Pelléas et Mélisande à Liège : Geneviève par Marion Lebègue
« Geneviève, mère de Golaud et Pelléas n’apparaît qu’au premier acte. C’est une figure maternelle, rassurante et tendre mais qu’on sent contrainte par la figure masculine et la froideur des murs du château. Elle est accueillante pour Mélisande, elle essaye de projeter la lumière d’un avenir qu’elle espère plus serein.
Dans sa première scène, elle lit une lettre de Golaud. On apprend que Golaud a épousé Mélisande six mois auparavant et qu'il demande à Arkel de bénir cette union. Pelléas, qui est chargé de rapporter à Golaud l'accord de leur grand-père, souhaite se rendre auprès d'un ami malade, mais Arkel lui rappelle que son père est malade, lui aussi, et qu'il doit veiller sur lui jusqu'à sa guérison.
L’homogénéité que doit avoir la lecture de la lettre est très intéressante. La mère lit cette lettre en présence d’Arkel, figure forte et ferme. Elle ressent mais contient ses peurs. Ce sont les mots de Golaud et l’enjeu est important dramatiquement : tout y est ! Ses relations avec Pelléas, avec Arkel, sa rencontre résumée avec Mélisande et son mystère. Ses inquiétudes, mais aussi le fait qu’il n’évoque pas son fils, Yniold, que Geneviève évoquera après la lecture de cette lettre.
J’espère en faire un moment de narration pur, un moment suspendu du deuxième tableau où, à l’image d’une conteuse d’histoire, Geneviève embarquera le public dans son propre imaginaire et dans un décor avec des sentiments clairs-obscurs.
Au troisième tableau, Pelléas rejoint Mélisande et Geneviève dans le parc du château et ils regardent partir un vaisseau. Geneviève est témoin de l’amour naissant, à mon avis. Mais, elle prend son rôle de grand-mère d’Yniold plus encore à cœur et s’éloigne. Comme pour laisser libre une histoire dans laquelle elle ne veut pas risquer de constater la souffrance. Geneviève est empathique, observatrice et d’une grande sagesse. »

- _Données recueillies_
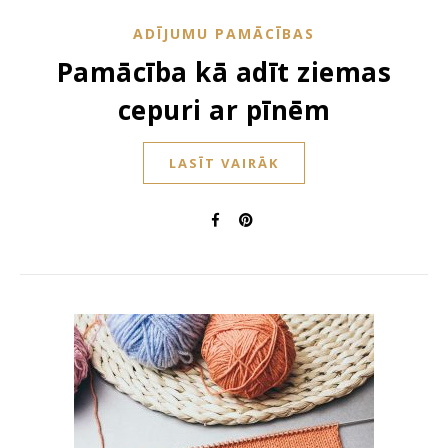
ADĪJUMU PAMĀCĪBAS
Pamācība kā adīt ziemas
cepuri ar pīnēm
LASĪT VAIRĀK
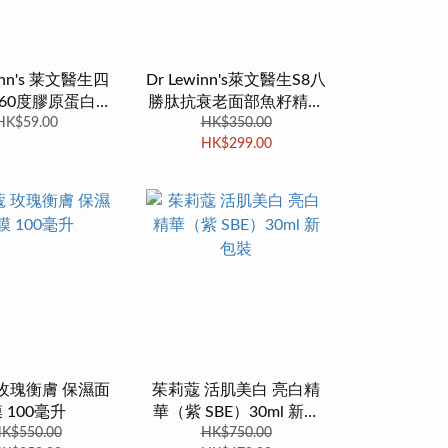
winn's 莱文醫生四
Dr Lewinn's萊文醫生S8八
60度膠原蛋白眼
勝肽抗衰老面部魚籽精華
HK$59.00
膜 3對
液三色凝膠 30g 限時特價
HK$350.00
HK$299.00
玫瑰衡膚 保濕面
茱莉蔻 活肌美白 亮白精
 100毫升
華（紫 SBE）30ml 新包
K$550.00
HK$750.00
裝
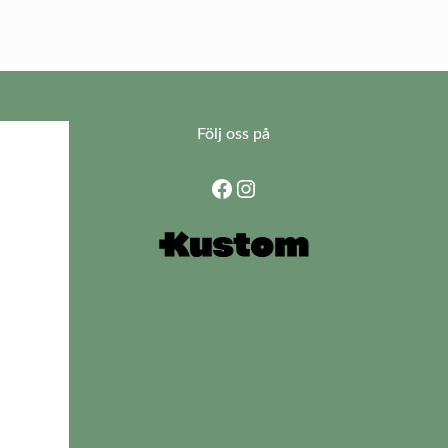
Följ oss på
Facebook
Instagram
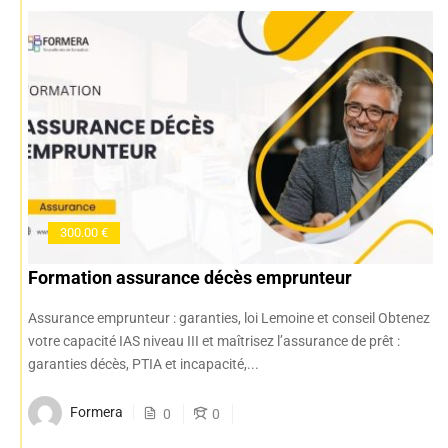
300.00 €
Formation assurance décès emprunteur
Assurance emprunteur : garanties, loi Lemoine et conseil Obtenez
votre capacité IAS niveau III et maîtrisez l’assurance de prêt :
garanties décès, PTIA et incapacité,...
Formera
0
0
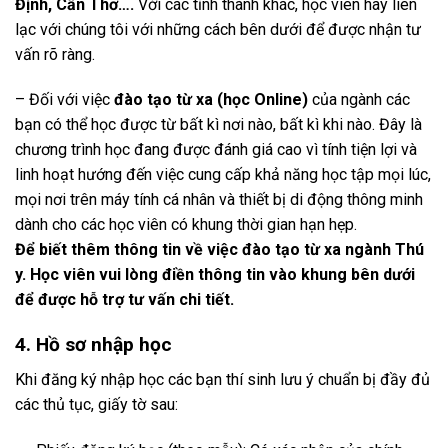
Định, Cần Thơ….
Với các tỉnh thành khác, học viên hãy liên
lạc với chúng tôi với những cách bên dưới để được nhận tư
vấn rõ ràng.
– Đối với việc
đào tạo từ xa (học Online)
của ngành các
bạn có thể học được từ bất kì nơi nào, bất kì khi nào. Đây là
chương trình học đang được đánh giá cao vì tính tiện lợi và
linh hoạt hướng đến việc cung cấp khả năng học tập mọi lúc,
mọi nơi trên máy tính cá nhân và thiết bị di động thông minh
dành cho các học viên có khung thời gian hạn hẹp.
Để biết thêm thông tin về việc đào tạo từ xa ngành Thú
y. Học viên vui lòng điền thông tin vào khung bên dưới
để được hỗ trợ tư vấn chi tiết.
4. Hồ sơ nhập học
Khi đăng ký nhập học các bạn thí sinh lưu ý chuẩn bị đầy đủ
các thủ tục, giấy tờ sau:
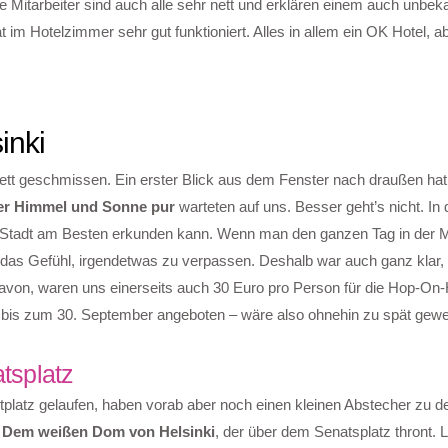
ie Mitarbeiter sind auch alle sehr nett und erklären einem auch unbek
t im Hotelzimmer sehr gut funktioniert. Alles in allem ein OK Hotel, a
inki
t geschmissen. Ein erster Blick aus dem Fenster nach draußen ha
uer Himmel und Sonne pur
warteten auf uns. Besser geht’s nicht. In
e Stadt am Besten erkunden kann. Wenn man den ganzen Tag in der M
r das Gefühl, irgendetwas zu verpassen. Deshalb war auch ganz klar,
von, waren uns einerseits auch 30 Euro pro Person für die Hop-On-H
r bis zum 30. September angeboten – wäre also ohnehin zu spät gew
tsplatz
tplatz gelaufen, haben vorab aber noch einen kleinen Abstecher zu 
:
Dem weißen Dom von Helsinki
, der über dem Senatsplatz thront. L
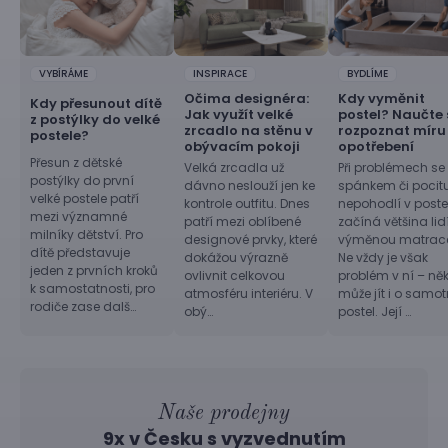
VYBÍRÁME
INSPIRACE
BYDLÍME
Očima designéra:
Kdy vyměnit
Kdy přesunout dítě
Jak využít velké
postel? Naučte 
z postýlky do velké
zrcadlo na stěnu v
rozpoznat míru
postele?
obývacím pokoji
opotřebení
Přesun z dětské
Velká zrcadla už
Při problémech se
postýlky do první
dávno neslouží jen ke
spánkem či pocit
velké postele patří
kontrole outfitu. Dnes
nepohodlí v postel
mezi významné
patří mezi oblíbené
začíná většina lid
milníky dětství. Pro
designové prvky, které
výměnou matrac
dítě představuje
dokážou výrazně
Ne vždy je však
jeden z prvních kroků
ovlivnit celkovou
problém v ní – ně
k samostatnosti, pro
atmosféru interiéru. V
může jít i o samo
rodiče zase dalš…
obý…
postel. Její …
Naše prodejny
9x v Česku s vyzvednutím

- _Questions à traiter_
- a) D'après le texte sur Geneviève, pourquoi la lecture de la lettre de Golaud constitue-t-elle un enjeu dramatique important ? Répondez en une à trois phrases.
- b) Dans le texte sur Geneviève, recopiez le passage qui commence aux mots « Dans sa première » et s'arrête après « jusqu'à sa guérison. ».
- c) Prolongez le texte sur Geneviève à partir de l'endroit où il s'arrête.
Ces données proviennent d'une autre source que le texte sur Geneviève.

- _Réponses_
- a) La lettre est un enjeu dramatique important parce que tout y est. On y trouve les relations de Golaud avec Pelléas et avec Arkel, sa rencontre résumée avec Mélisande et son mystère, ainsi que ses inquiétudes. S'y ajoute le fait qu'il n'y évoque pas son fils Yniold, dont Geneviève parlera après la lecture.

- b)
Dans sa première scène, elle lit une lettre de Golaud. On apprend que Golaud a épousé Mélisande six mois auparavant et qu'il demande à Arkel de bénir cette union. Pelléas, qui est chargé de rapporter à Golaud l'accord de leur grand-père, souhaite se rendre auprès d'un ami malade, mais Arkel lui rappelle que son père est malade, lui aussi, et qu'il doit veiller sur lui jusqu'à sa guérison.

- c)
« Geneviève est d'abord le personnage maternel, confirme le co-metteur en scène Renaud Doucet : le personnage qui défend. C'est le personnage intermédiaire, qui voudrait que tout se passe bien, qui sent les choses mais ne les dit pas. Elle doit donc savoir aborder le non-dit... Elle doit avoir de la présence, une aura, naturellement, même sans rien dire. » « Elle sait toujours ce qu'il va se passer, poursuit le co-metteur en scène André Barbe, mais elle ne peut pas intervenir dans le développement des personnages. Dans cette société, on ne se permet pas de dire les choses (à l'époque on ne se sent pas libre, autorisé à dire tout ce que l'on veut). »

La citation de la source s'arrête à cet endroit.